Itu adalah Wēi Hanfeng — kakak kelima yang namanya selalu menghantui masa kecilnya.
---
[Wēi Hanfeng] : “Ah, akhirnya… adik manis. Ternyata kau benar-benar ada di sini. Kakakmu sudah lama menunggu saat ini.”
Suara Hanfeng menggema keras, menyapu seluruh lapangan. Meski kelompok Wēi Qiao masih berlatih di ujung lapangan, beberapa di antara mereka mulai melambatkan gerakan, menyadari aura aneh yang menyelimuti tempat itu.

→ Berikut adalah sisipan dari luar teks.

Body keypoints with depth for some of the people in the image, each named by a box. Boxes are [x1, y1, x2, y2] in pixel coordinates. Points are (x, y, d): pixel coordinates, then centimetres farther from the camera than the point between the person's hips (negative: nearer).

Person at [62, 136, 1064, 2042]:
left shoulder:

[Wēi Hanfeng] : “Hari ini… aku akan mengalahkanmu, adik manis. Dan setelah itu, aku akan mengoyak setiap orang yang bersembunyi di belakangmu. Aku akan membuat mereka sadar bahwa berlindung padamu hanyalah sebuah kesalahan.”
---
Wēi Qiao berdiri tegak, wajahnya mengeras. Rahangnya menegang, urat di pelipisnya menonjol. Matanya berkilat penuh amarah. Angin yang berputar di sekitarnya mengangkat ujung rambut dan pakaian, seolah bumi sendiri bersiap menyaksikan duel berdarah.
[Wēi Qiao] : “Hanfeng… jika kau berani menyentuh mereka, aku pastikan kau tidak akan pernah melangkah keluar dari tempat ini dengan tubuh utuh.”

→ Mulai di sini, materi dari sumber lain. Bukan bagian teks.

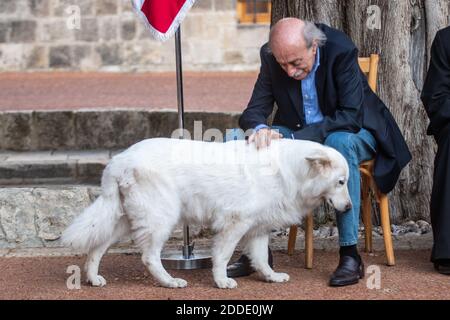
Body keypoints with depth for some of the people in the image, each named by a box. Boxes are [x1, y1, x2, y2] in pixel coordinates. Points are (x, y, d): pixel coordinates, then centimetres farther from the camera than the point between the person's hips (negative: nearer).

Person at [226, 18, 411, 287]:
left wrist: (296, 139, -37)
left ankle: (350, 253, -34)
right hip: (299, 132, 4)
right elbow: (256, 109, -11)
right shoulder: (270, 57, -13)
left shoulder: (342, 50, -26)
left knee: (339, 143, -39)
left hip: (349, 131, -4)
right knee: (245, 142, -18)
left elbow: (351, 117, -30)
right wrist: (259, 129, -37)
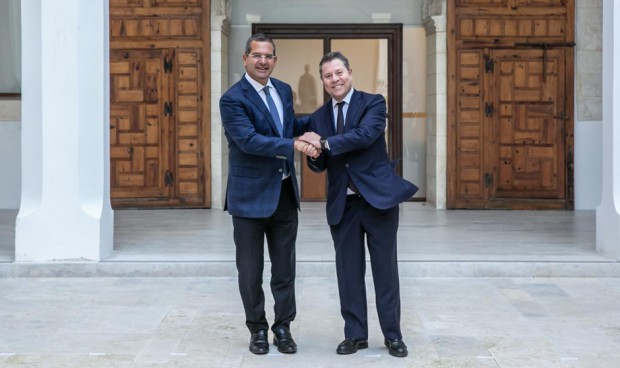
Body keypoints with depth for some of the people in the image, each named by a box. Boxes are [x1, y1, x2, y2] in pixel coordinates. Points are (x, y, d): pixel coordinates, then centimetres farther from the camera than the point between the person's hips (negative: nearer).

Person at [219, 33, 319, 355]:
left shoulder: (283, 90, 9)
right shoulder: (233, 99, -13)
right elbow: (249, 140, -25)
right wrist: (294, 145, -32)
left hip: (285, 192, 5)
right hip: (251, 194, -5)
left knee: (285, 267, 11)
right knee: (251, 269, 7)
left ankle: (283, 328, 24)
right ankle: (257, 329, 23)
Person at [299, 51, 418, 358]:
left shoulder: (373, 103, -3)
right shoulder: (319, 117, 9)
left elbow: (365, 135, -22)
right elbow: (321, 165, 7)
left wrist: (324, 143, -24)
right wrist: (312, 155, -16)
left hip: (378, 196, -3)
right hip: (342, 203, 4)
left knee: (385, 269, 4)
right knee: (348, 271, 7)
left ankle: (393, 335, 16)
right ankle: (355, 334, 19)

Ia merendahkan tubuhnya, memasang kuda-kuda. Tangan kiri condong ke depan, tangan kanan tertekuk di sisi pinggang, siap meluncurkan serangan.
---
[Micro Bots] : Tuan, tekanan aura lawan meningkat. Disarankan bertahan.
[Wēi Qiao] : “…Diam. Aku tidak akan mundur.”
---
Wēi Hanfeng terkekeh, lalu merentangkan kedua tangannya.

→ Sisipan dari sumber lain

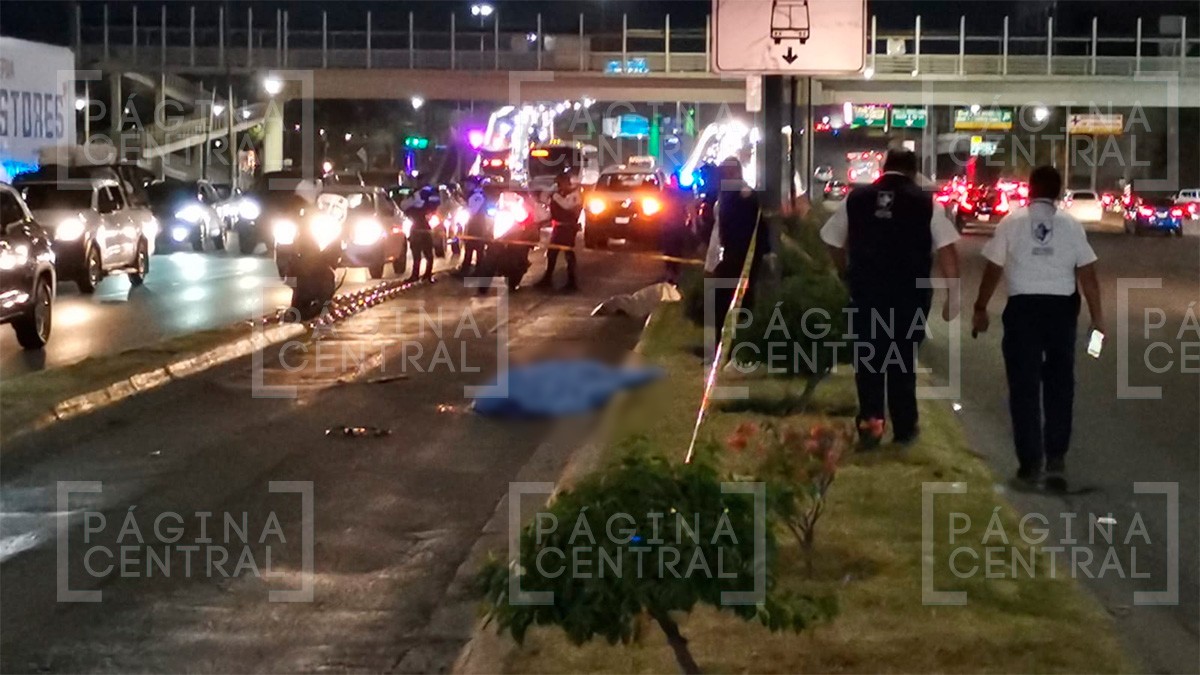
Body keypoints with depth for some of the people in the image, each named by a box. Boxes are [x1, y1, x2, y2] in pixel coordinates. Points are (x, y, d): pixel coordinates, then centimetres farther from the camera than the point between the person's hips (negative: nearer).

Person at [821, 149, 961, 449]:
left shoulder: (855, 199, 3)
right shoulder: (926, 202, -4)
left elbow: (832, 241, 10)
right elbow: (946, 249, -10)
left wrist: (848, 275, 23)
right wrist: (953, 295, -6)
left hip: (865, 293, 1)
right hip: (910, 295, -1)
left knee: (868, 358, 11)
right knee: (903, 359, 11)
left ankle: (870, 421, 2)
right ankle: (905, 427, 19)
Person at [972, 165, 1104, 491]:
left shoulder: (1011, 222, -1)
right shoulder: (1071, 225, 1)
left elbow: (993, 270, 1)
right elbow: (1087, 274, -2)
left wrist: (980, 308, 12)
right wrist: (1097, 316, 3)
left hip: (1023, 307, -1)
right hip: (1062, 308, 1)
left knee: (1024, 387, 5)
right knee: (1059, 385, 12)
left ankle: (1030, 464, 4)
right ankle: (1056, 458, 10)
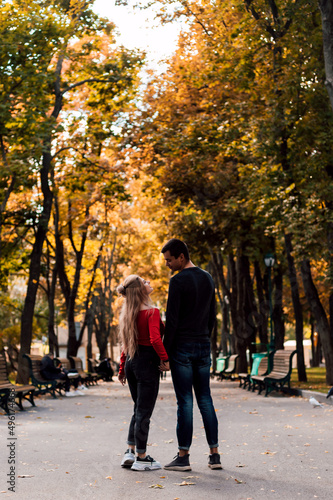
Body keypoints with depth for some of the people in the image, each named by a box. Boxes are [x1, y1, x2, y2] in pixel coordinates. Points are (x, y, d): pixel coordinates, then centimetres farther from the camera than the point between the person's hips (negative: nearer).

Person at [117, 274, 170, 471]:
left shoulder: (128, 313, 9)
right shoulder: (152, 312, -14)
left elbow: (126, 344, 14)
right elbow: (155, 339, -26)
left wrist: (123, 368, 18)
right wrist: (165, 359, -14)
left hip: (131, 361, 8)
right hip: (147, 362, -8)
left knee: (139, 410, 19)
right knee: (144, 412, 1)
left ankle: (130, 452, 21)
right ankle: (141, 458, 8)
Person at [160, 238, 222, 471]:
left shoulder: (178, 281, -13)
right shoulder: (208, 279, 12)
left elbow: (172, 320, -15)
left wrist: (165, 351, -9)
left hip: (182, 347, -7)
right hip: (204, 347, 7)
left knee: (185, 401, -3)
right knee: (205, 399, 10)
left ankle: (183, 456, 2)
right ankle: (214, 454, 11)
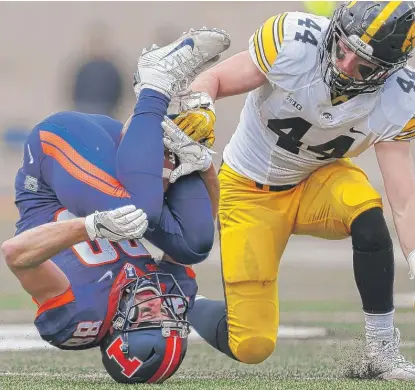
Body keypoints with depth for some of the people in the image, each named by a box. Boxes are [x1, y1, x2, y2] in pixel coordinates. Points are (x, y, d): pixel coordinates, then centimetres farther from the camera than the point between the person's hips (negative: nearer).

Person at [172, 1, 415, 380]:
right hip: (251, 192, -2)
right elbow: (213, 80, -17)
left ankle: (382, 350, -19)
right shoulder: (293, 40, -29)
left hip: (320, 179, 2)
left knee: (368, 215, -36)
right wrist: (199, 112, -40)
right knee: (252, 347, -9)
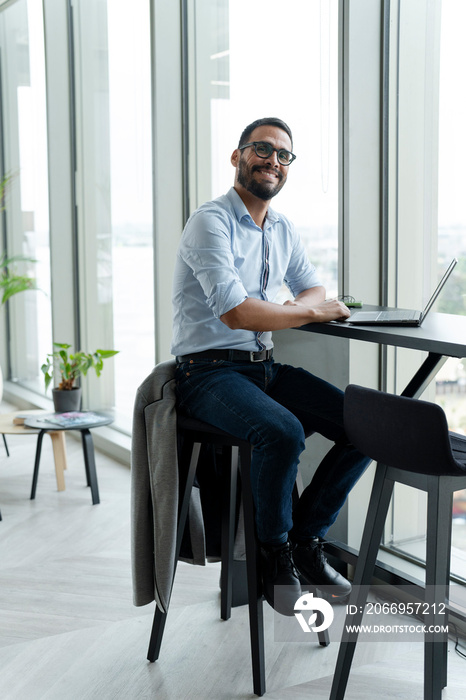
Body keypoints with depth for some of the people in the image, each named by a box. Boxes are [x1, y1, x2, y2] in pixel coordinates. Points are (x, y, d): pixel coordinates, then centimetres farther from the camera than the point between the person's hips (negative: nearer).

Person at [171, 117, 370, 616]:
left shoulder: (282, 229, 14)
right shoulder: (211, 222, -12)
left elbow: (315, 290, 19)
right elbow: (236, 312, -23)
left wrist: (296, 307, -6)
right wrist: (312, 312, -11)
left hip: (265, 367, 8)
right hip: (209, 373, -8)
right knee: (283, 432, -35)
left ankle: (305, 539, 5)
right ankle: (274, 555, -8)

[Wēi Hanfeng] : “Hahaha… lihatlah kau sekarang. Adik manis yang dulu hanya tahu menangis ketika terjatuh, kini berani menantangku? Menarik… sangat menarik.”
Aura merah pekat meledak dari tubuhnya, membentuk pusaran yang menghantam tanah hingga retak. Dari kejauhan, kelompok-kelompok latihan berhenti, senjata mereka terhenti di udara, menatap ngeri ke arah lapangan depan.
[Wēi Hanfeng] : “Baiklah, tunjukkan padaku. Sampai sejauh mana kau bisa berkembang. Atau… buktikan pada mereka semua bahwa kau masih sama—beban yang tak berarti.”
---
Wēi Qiao hanya menatap lurus. Nafasnya teratur meski jantungnya berdentum kencang. Ketegangan di udara semakin menebal, hingga orang-orang di kejauhan merasa seperti dadanya dihantam batu besar.
[Micro Bots] : Tuan… deteksi pergerakan. Serangan pertama akan datang. Pilih pertahanan atau serangan balik?
Wēi Qiao memejamkan mata sesaat, lalu membukanya kembali dengan tatapan tajam.
[Wēi Qiao] : “…Serangan balik.”
Hawa ledakan aura menyapu seluruh lapangan. Tanah pecah, debu berhamburan. Di detik berikutnya, kedua sosok itu menghilang, meninggalkan benturan energi yang membuat semua orang berteriak kaget.